Items listed in a dataset:

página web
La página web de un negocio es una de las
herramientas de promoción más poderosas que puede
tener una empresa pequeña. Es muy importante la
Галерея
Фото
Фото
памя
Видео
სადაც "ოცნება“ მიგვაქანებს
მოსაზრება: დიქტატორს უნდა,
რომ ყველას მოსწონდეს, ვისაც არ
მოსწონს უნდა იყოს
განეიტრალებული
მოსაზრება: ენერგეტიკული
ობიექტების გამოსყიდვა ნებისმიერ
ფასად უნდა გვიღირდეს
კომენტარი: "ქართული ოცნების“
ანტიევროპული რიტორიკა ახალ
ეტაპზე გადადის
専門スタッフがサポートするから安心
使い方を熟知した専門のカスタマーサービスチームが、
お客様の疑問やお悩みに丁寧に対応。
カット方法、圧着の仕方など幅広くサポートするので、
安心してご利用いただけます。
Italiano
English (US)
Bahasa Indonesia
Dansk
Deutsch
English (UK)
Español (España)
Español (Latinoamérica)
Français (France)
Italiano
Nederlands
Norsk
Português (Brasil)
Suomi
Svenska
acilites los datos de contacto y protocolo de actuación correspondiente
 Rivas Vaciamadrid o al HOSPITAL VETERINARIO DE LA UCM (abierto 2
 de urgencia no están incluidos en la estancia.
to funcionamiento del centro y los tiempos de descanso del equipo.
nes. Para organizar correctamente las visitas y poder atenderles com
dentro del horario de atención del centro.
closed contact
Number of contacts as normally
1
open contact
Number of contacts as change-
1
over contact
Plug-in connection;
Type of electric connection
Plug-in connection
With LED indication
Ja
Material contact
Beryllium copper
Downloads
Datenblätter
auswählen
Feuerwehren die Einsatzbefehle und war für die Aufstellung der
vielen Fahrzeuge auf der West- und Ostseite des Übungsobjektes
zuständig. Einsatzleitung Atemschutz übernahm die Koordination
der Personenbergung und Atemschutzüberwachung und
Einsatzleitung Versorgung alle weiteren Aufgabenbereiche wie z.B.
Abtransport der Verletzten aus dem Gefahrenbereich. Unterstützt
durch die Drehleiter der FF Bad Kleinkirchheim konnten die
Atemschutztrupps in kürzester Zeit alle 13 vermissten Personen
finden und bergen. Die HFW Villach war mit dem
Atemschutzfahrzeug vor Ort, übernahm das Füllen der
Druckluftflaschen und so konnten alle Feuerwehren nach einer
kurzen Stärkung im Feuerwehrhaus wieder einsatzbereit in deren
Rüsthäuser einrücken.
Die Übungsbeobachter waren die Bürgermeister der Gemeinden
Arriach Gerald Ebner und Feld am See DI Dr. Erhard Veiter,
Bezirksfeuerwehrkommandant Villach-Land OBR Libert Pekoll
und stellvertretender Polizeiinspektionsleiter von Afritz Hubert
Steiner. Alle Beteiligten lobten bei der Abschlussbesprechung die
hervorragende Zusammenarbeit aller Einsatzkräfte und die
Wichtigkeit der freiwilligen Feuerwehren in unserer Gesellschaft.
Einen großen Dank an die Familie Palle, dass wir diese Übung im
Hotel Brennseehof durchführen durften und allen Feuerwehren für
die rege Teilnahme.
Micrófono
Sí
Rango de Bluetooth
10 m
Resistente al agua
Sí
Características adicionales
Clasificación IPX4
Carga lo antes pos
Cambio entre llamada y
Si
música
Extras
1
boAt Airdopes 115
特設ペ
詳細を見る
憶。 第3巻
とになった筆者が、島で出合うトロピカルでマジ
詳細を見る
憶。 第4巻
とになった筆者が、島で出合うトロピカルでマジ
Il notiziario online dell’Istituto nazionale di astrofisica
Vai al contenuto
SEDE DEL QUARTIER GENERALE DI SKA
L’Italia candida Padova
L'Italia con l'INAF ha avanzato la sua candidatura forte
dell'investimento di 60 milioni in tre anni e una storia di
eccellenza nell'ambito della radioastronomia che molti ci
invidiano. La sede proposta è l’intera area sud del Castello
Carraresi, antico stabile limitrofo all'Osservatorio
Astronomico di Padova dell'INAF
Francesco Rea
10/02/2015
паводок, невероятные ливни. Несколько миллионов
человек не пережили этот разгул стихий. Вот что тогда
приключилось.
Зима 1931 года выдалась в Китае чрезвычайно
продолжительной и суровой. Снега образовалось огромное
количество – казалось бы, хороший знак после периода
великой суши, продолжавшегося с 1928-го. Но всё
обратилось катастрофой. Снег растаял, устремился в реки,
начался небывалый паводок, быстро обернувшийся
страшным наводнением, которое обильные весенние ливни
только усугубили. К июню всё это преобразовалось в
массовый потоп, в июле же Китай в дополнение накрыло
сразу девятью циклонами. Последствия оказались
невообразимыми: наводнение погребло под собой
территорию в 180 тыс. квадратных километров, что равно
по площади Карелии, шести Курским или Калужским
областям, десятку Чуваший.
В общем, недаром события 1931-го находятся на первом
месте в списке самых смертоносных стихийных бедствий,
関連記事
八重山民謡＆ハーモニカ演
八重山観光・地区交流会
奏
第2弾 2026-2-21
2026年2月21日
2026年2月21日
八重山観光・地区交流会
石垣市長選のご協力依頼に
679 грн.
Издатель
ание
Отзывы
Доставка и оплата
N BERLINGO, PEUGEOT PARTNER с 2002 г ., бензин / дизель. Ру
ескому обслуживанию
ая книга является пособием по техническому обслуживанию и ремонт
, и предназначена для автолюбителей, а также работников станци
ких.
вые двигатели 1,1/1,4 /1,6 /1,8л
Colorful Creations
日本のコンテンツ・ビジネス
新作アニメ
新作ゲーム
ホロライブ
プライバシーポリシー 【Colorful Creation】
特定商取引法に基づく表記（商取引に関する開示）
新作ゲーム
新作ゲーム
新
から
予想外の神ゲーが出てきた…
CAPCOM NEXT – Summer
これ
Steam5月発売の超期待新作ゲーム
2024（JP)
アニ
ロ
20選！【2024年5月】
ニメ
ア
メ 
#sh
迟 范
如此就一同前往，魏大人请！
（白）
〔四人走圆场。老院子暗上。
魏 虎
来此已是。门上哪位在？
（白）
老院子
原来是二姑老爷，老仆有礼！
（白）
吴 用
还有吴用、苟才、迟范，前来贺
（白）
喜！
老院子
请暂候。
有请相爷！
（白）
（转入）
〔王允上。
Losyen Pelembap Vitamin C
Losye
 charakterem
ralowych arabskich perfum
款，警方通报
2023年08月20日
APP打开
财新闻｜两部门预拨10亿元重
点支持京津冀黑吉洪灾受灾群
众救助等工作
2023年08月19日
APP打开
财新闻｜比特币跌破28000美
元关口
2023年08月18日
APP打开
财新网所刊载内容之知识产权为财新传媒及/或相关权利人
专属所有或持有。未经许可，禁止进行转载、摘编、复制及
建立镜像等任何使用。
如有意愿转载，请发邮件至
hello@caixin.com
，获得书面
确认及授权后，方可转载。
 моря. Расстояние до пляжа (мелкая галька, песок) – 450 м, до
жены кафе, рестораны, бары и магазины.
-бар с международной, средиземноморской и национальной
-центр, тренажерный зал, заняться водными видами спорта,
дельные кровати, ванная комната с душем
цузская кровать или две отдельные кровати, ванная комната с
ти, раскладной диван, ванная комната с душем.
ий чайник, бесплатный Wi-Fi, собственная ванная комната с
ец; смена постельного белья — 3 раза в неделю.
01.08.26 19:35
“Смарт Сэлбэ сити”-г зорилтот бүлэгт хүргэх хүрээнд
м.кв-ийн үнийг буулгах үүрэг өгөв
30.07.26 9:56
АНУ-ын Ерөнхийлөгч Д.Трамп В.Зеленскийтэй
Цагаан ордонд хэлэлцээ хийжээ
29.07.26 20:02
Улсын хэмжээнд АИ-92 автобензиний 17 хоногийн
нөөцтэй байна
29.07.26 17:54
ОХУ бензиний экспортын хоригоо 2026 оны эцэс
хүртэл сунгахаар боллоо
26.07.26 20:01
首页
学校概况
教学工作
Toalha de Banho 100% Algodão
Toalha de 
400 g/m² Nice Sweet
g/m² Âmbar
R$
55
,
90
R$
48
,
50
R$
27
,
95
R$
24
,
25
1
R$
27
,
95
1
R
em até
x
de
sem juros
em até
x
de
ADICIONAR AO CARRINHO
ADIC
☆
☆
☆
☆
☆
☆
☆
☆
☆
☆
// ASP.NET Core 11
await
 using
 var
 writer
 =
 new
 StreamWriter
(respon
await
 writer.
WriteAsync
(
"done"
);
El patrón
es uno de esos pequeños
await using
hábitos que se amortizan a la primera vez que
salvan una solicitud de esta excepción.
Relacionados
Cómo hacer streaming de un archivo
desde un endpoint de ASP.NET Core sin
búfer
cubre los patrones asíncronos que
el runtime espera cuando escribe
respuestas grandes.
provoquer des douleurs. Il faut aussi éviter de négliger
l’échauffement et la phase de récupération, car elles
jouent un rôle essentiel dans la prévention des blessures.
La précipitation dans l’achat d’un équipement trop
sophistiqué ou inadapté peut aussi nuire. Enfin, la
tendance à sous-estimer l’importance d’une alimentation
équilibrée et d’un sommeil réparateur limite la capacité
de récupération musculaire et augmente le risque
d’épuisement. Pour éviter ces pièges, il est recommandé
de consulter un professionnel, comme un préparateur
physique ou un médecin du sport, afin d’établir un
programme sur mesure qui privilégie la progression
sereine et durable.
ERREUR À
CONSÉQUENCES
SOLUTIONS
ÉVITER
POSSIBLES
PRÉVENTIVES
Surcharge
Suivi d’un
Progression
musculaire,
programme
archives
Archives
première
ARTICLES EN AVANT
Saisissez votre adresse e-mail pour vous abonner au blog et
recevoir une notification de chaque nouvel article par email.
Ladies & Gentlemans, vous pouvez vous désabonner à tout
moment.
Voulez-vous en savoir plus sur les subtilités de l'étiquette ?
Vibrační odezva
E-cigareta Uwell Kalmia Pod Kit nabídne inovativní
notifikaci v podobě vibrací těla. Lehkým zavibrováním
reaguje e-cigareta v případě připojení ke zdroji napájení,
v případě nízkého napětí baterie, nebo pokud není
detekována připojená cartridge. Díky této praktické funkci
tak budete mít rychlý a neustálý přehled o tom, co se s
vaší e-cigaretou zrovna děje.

_Task prompt_.
With "musculaire" as the word to match, copy each line of the records that has it.

_Result of the task_.
de récupération musculaire et augmente le risque
musculaire,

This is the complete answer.